Description: Number of examples processed in each generate-validate batch.

generation_per_unstructured_context

Default: 50

Description: Number of examples to generate per context in unstructured data. Usage: Only for question-answering-closed-book.

num_positive_exemplars_per_generation

Default: 2

Description: Number of in-context examples for the target class/task per generation call.

num_negative_exemplars_per_generation

Default: 2

Description: Number of in-context examples from other classes per generation call. Usage: Only for classification tasks.

validation_max_answer_length

Default: 8192

Description: Maximum allowable length of a generated example/answer during validation.

validation_similarity_threshold

Default: 0.95 Range: 0.0 to 1.0 (inclusive)

Description: Similarity threshold against seed data. Generated samples with similarity above this threshold are removed to promote novelty.

teacher_temperature

Default: 1.0 Range: 0.0 to 1.0 (inclusive)

Description: Controls the balance of predictability vs. creativity in teacher/LLM outputs.

teacher_max_tokens

Default: 4096

Description: Maximum number of tokens in the generated response (provider limits may apply).

match_generated_distribution_to_seed

Default: false

Description: Match generated class distribution to seed data. Usage: Only for classification tasks.
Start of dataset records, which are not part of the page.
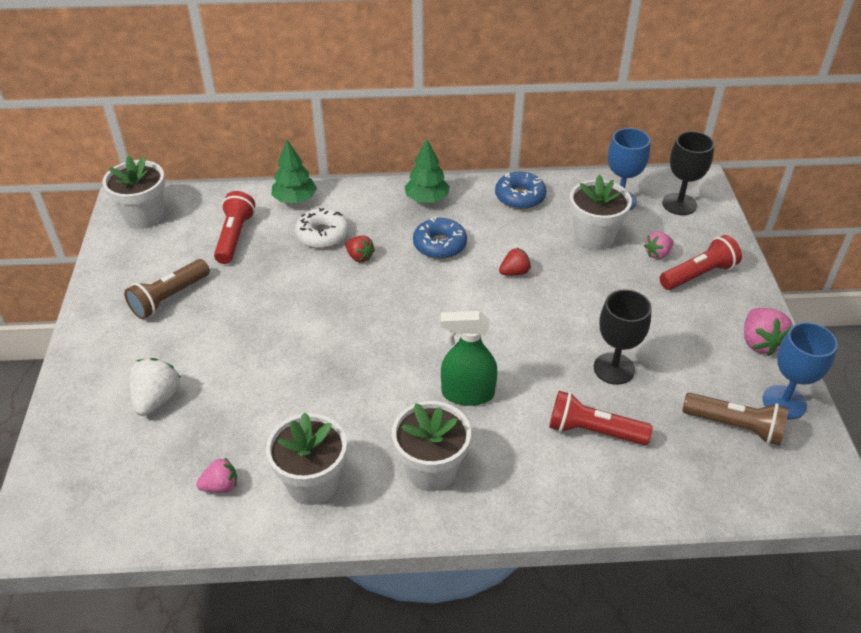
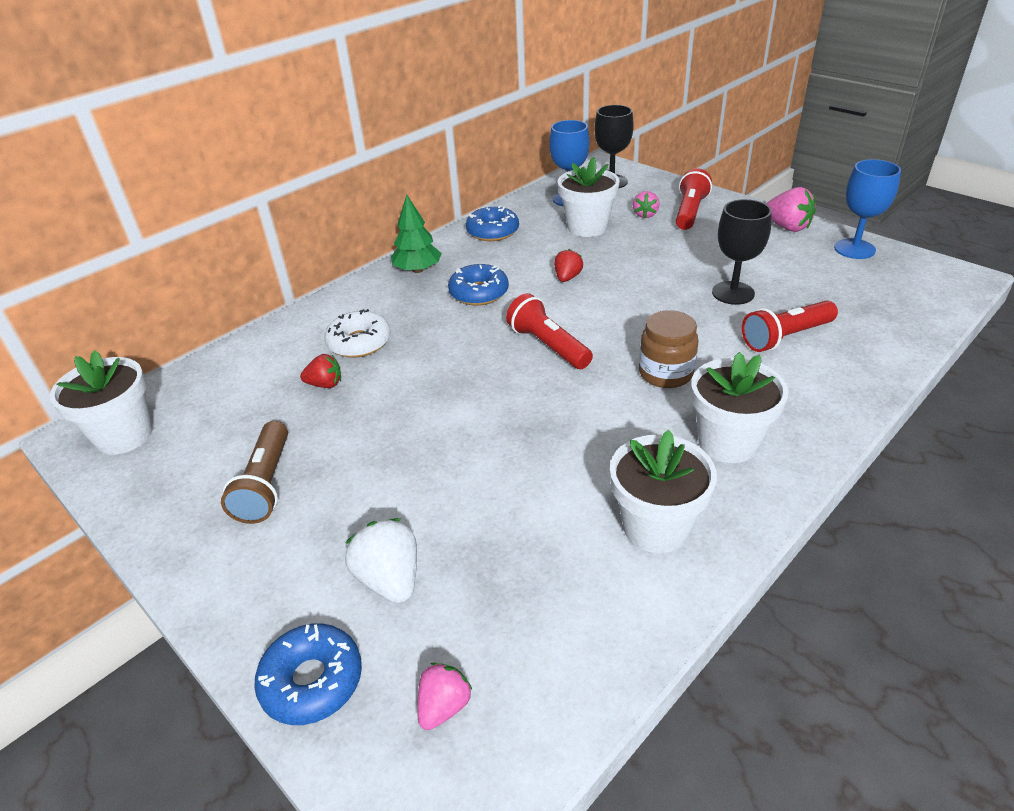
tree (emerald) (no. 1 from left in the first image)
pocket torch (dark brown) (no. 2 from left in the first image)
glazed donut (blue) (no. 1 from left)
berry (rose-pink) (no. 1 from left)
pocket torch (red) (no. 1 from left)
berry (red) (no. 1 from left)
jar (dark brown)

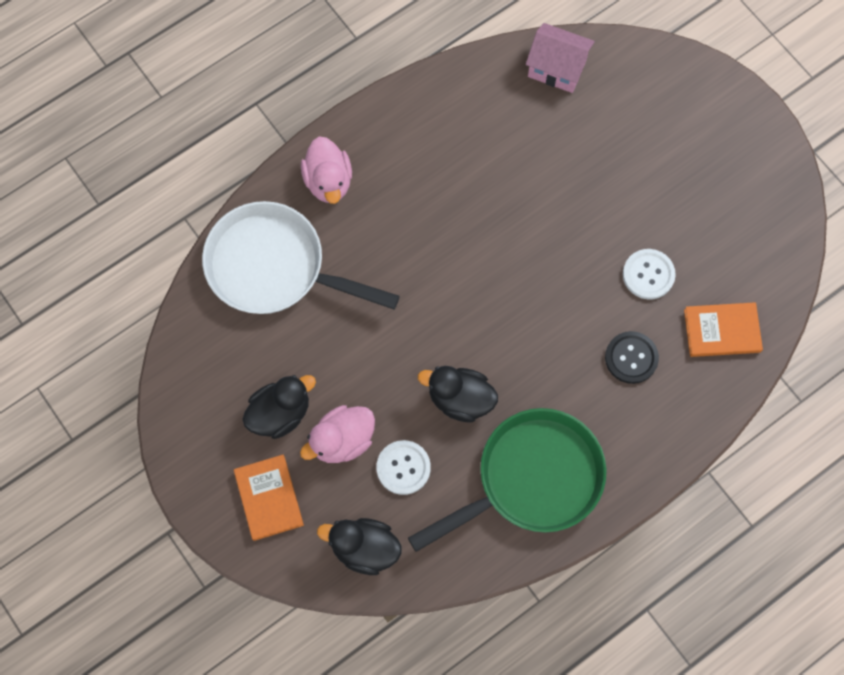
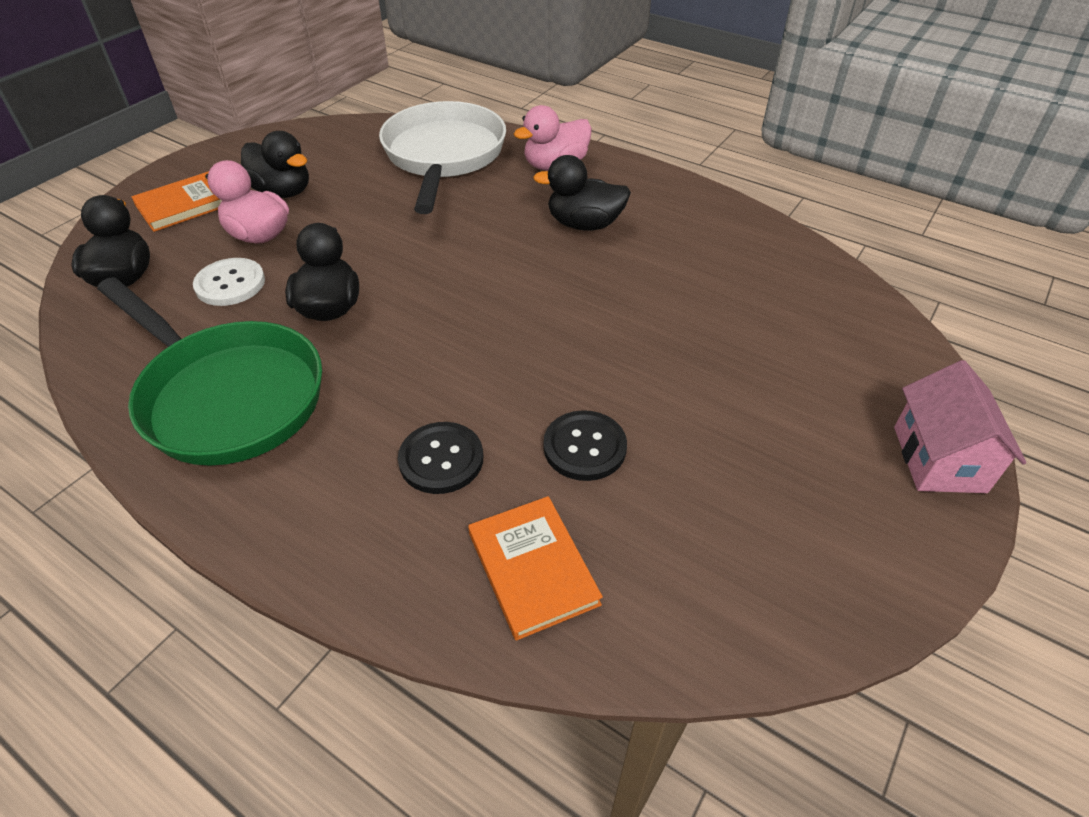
toy duck (black) (no. 4 from left)
cottage (rose-pink)
shirt button (black) (no. 2 from left)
num_unlabelled_exemplars_per_generation

Default: 2

Description: Number of unlabeled examples to include as additional context in each teacher/LLM invocation.

num_distractor_context_blocks

Default: 0

Description: Number of distractor context blocks to include with every generated example (enables RAFT-style training when > 0).

output_is_json

Default: false

Description: Only relevant for QA tasks. If true, retain only synthetic data whose outputs are valid JSON.